Uma das mais procuradas pelos adolescentes, a otoplastia (redução das orelhas em abano) é a menos invasiva e pode ser feita a partir dos quatro anos de idade. A rinoplastia (correção no nariz) é recomendada apenas após os 16 anos, quando o crescimento está estabilizado. Para eles, não poder usar boné ou tirar fotos de perfil é uma verdadeira tortura. A cartilagem dessas partes do corpo continua crescendo ao longo da vida, mas isso não altera o resultado da cirurgia.

 

De acordo com o cirurgião plástico Gustavo Tilmann, intervenções no corpo, como lipoaspiração e implantes de silicone, devem ser feitas após a maioridade. Não por motivos burocráticos, mas sim por motivos biológicos, pois nessa fase, o corpo já está praticamente desenvolvido. Menores de idade precisam de autorização por escrito dos pais para operar.

 

Algumas cirurgias não são simplesmente estéticas, como a ginecomastia (redução das mamas masculinas). O desenvolvimento acentuado das glândulas pode acontecer durante a puberdade por causa das variações hormonais e a cirurgia deve ser feita para diminuir o risco de tumores. Nas mulheres, a redução dos seios acontece quando o peso ocasiona problemas de postura.

 

Ainda segundo o Dr. Tilmann, cirurgias corretivas podem ser feitas em qualquer fase da vida, tanto no corpo quanto na face . Procedimentos estéticos menores, como preenchimento labial (que deixam os lábios carnudos à la Angelina Jolie) e ocidentalização das pálpebras (para arredondar os olhos dos descendentes de orientais) também exigem que o paciente seja maior de idade.

 

Imediatismo
Quando procuram o consultório médico, os adolescentes já sabem exatamente o que querem mudar. Alguns abrem mão da tradicional festa de 15 anos ou da sonhada viagem à Disney para saciar o ego e deixar de ser motivo de piada.
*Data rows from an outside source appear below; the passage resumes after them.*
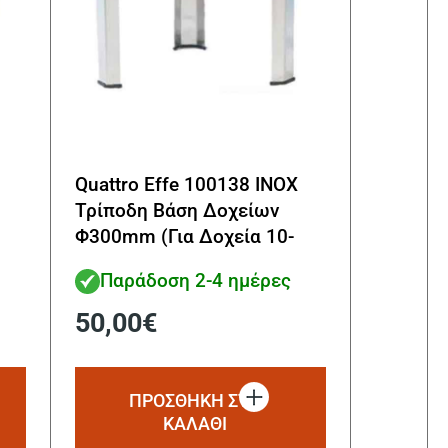
Quattro Effe 100138 INOX
Τρίποδη Βάση Δοχείων
Φ300mm (Για Δοχεία 10-
20lt)
Παράδοση 2-4 ημέρες
50,00
€
ΠΡΟΣΘΗΚΗ ΣΤΟ
ΚΑΛΑΘΙ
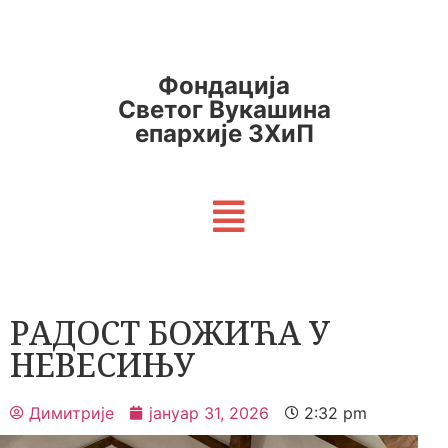
Фондација
Светог Вукашина
епархије ЗХиП
РАДОСТ БОЖИЋА У
НЕВЕСИЊУ
Димитрије
јануар 31, 2026
2:32 pm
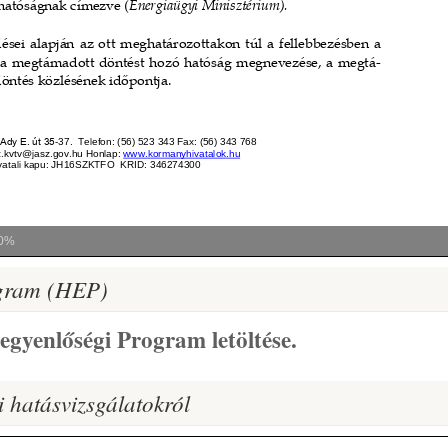
0%
ogram (HEP)
egyenlőségi Program letöltése.
 hatásvizsgálatokról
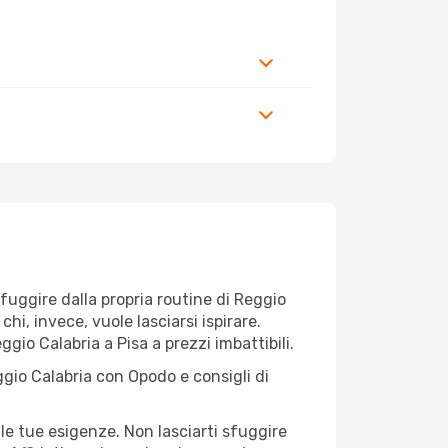
r fuggire dalla propria routine di Reggio
hi, invece, vuole lasciarsi ispirare.
gio Calabria a Pisa a prezzi imbattibili.
ggio Calabria con Opodo e consigli di
le tue esigenze. Non lasciarti sfuggire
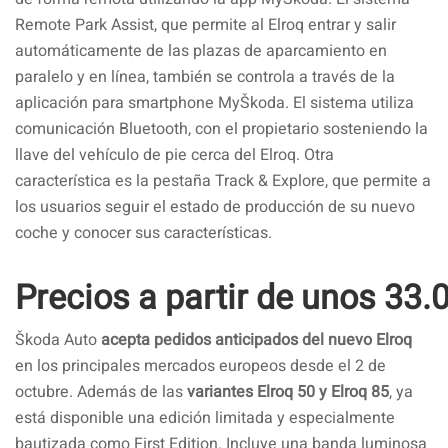
Remote Park Assist, que permite al Elroq entrar y salir
automáticamente de las plazas de aparcamiento en
paralelo y en línea, también se controla a través de la
aplicación para smartphone MyŠkoda. El sistema utiliza
comunicación Bluetooth, con el propietario sosteniendo la
llave del vehículo de pie cerca del Elroq. Otra
característica es la pestaña Track & Explore, que permite a
los usuarios seguir el estado de producción de su nuevo
coche y conocer sus características.
Precios a partir de unos 33.
Škoda Auto
acepta pedidos anticipados del nuevo Elroq
en los principales mercados europeos desde el 2 de
octubre. Además de las
variantes Elroq 50 y Elroq 85
, ya
está disponible una edición limitada y especialmente
bautizada como First Edition. Incluye una banda luminosa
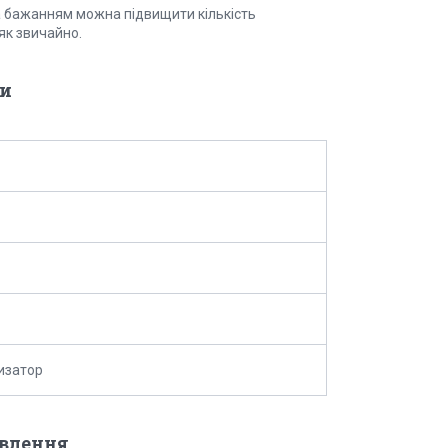
 За бажанням можна підвищити кількість
як звичайно.
и
изатор
овлення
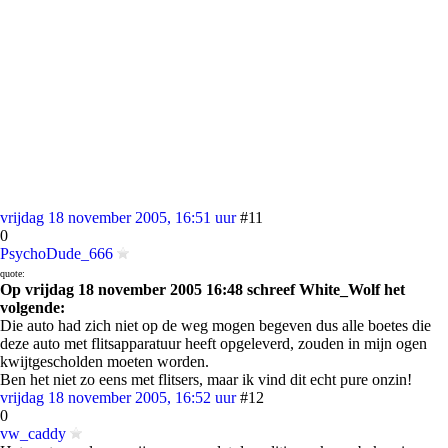
vrijdag 18 november 2005, 16:51 uur
#11
0
PsychoDude_666
quote:
Op vrijdag 18 november 2005 16:48 schreef White_Wolf het
volgende:
Die auto had zich niet op de weg mogen begeven dus alle boetes die
deze auto met flitsapparatuur heeft opgeleverd, zouden in mijn ogen
kwijtgescholden moeten worden.
Ben het niet zo eens met flitsers, maar ik vind dit echt pure onzin!
vrijdag 18 november 2005, 16:52 uur
#12
0
vw_caddy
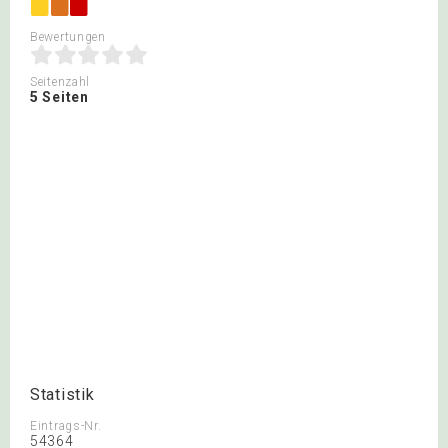
Bewertungen
Seitenzahl
5 Seiten
Statistik
Eintrags-Nr.
54364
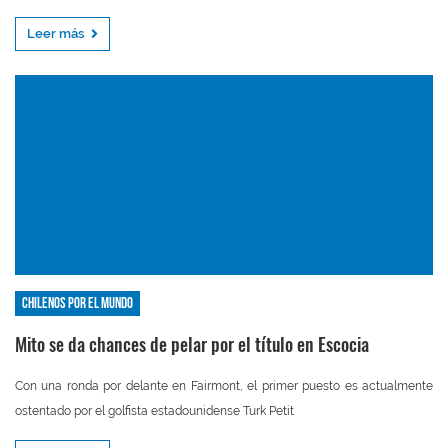
Leer más
Chilenos por el mundo
Mito se da chances de pelar por el título en Escocia
Con una ronda por delante en Fairmont, el primer puesto es actualmente
ostentado por el golfista estadounidense Turk Petit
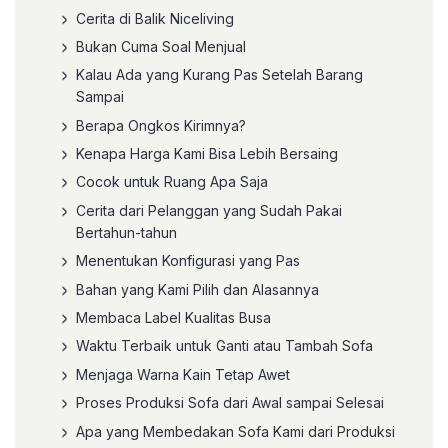
Cerita di Balik Niceliving
Bukan Cuma Soal Menjual
Kalau Ada yang Kurang Pas Setelah Barang
Sampai
Berapa Ongkos Kirimnya?
Kenapa Harga Kami Bisa Lebih Bersaing
Cocok untuk Ruang Apa Saja
Cerita dari Pelanggan yang Sudah Pakai
Bertahun-tahun
Menentukan Konfigurasi yang Pas
Bahan yang Kami Pilih dan Alasannya
Membaca Label Kualitas Busa
Waktu Terbaik untuk Ganti atau Tambah Sofa
Menjaga Warna Kain Tetap Awet
Proses Produksi Sofa dari Awal sampai Selesai
Apa yang Membedakan Sofa Kami dari Produksi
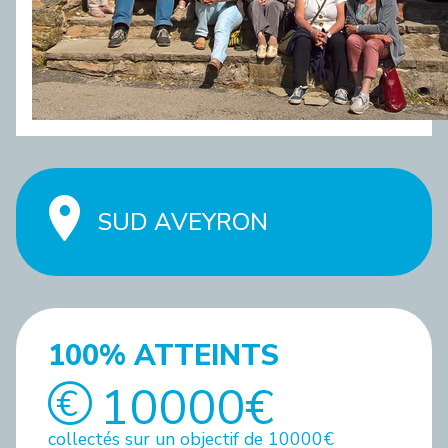
SUD AVEYRON
100% ATTEINTS
10000€
collectés sur un objectif de 10000€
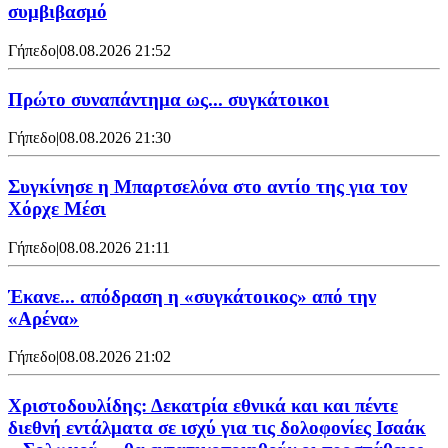
συμβιβασμό
Γήπεδο
|
08.08.2026 21:52
Πρώτο συναπάντημα ως... συγκάτοικοι
Γήπεδο
|
08.08.2026 21:30
Συγκίνησε η Μπαρτσελόνα στο αντίο της για τον
Χόρχε Μέσι
Γήπεδο
|
08.08.2026 21:11
Έκανε... απόδραση η «συγκάτοικος» από την
«Αρένα»
Γήπεδο
|
08.08.2026 21:02
Χριστοδουλίδης: Δεκατρία εθνικά και και πέντε
διεθνή εντάλματα σε ισχύ για τις δολοφονίες Ισαάκ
Muitos pais apóiam os filhos nesta empreitada, outros apenas o fazem para não ter um rebelde dentro de casa.

 

A verdade é que a cirurgia plástica satisfaz a ansiedade dos adolescentes. A rapidez do resultado faz com que as dores e os hematomas do pós-operatório sejam facilmente superados. Hábitos de vida saudáveis, como uma dieta equilibrada e atividade física regular são substituídos pelo bisturi.

 

Se por um lado uma boa imagem facilita o convívio social e eleva a auto-estima, por outro, não precisar encarar os próprios defeitos no espelho acaba retardando o desenvolvimento emocional numa fase em que a personalidade ainda está em formação.